Take the data below and copy exactly the lines starting at the one with "The Village at Curtis Corner" and finishing at the one with "Supporting Materials |", both included.

======== INFORMATION PROVIDED ========

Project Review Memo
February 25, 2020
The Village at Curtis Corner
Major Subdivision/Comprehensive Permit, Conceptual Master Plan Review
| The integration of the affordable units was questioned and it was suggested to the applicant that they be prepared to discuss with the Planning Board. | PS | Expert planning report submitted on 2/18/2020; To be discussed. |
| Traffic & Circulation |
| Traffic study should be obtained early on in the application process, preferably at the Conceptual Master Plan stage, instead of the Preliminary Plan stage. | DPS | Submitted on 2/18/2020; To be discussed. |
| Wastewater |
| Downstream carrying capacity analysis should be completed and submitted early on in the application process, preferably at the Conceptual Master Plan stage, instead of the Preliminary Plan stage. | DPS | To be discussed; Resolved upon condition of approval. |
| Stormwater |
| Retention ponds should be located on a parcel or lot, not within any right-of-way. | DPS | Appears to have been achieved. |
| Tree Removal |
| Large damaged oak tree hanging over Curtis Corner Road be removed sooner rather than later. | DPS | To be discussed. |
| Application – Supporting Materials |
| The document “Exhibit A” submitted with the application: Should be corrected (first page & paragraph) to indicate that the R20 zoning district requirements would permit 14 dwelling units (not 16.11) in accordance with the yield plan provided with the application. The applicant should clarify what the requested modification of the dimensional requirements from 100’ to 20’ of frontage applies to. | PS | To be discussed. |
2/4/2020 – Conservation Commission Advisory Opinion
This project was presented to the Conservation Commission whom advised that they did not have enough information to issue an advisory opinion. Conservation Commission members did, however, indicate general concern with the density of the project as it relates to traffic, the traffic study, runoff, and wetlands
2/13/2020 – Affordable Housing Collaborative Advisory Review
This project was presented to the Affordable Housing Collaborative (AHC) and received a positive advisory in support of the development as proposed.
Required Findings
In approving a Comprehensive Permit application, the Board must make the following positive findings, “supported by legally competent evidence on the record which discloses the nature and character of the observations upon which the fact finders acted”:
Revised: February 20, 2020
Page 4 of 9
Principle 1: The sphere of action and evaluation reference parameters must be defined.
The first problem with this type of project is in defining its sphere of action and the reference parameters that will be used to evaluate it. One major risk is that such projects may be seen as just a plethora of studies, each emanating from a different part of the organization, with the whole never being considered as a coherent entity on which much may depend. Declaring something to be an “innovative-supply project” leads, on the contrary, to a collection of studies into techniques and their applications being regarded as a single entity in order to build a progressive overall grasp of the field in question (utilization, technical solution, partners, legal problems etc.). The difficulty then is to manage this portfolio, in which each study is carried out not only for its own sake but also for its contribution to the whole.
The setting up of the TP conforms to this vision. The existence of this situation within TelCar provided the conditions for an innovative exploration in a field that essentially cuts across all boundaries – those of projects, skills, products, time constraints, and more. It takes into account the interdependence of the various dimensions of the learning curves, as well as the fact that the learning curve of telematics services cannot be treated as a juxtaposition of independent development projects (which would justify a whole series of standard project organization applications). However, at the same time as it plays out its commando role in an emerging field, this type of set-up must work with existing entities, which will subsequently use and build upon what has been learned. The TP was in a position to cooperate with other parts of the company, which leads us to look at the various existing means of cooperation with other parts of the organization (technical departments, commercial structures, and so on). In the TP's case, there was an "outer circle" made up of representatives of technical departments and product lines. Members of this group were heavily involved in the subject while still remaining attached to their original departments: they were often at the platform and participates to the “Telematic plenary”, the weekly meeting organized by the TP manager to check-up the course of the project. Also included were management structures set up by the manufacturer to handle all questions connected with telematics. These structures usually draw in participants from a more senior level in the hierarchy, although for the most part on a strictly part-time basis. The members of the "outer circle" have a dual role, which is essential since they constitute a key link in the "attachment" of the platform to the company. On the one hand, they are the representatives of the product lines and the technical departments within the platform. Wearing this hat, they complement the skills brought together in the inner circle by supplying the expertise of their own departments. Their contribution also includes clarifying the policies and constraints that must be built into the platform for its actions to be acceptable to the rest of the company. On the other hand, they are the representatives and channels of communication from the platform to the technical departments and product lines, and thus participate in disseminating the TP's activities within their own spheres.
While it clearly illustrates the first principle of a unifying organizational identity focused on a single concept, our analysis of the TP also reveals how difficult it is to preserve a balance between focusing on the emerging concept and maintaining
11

========

[SOLUTION TO THE EXERCISE]:
The Village at Curtis Corner
Major Subdivision/Comprehensive Permit, Conceptual Master Plan Review
| The integration of the affordable units was questioned and it was suggested to the applicant that they be prepared to discuss with the Planning Board. | PS | Expert planning report submitted on 2/18/2020; To be discussed. |
| Traffic & Circulation |
| Traffic study should be obtained early on in the application process, preferably at the Conceptual Master Plan stage, instead of the Preliminary Plan stage. | DPS | Submitted on 2/18/2020; To be discussed. |
| Wastewater |
| Downstream carrying capacity analysis should be completed and submitted early on in the application process, preferably at the Conceptual Master Plan stage, instead of the Preliminary Plan stage. | DPS | To be discussed; Resolved upon condition of approval. |
| Stormwater |
| Retention ponds should be located on a parcel or lot, not within any right-of-way. | DPS | Appears to have been achieved. |
| Tree Removal |
| Large damaged oak tree hanging over Curtis Corner Road be removed sooner rather than later. | DPS | To be discussed. |
| Application – Supporting Materials |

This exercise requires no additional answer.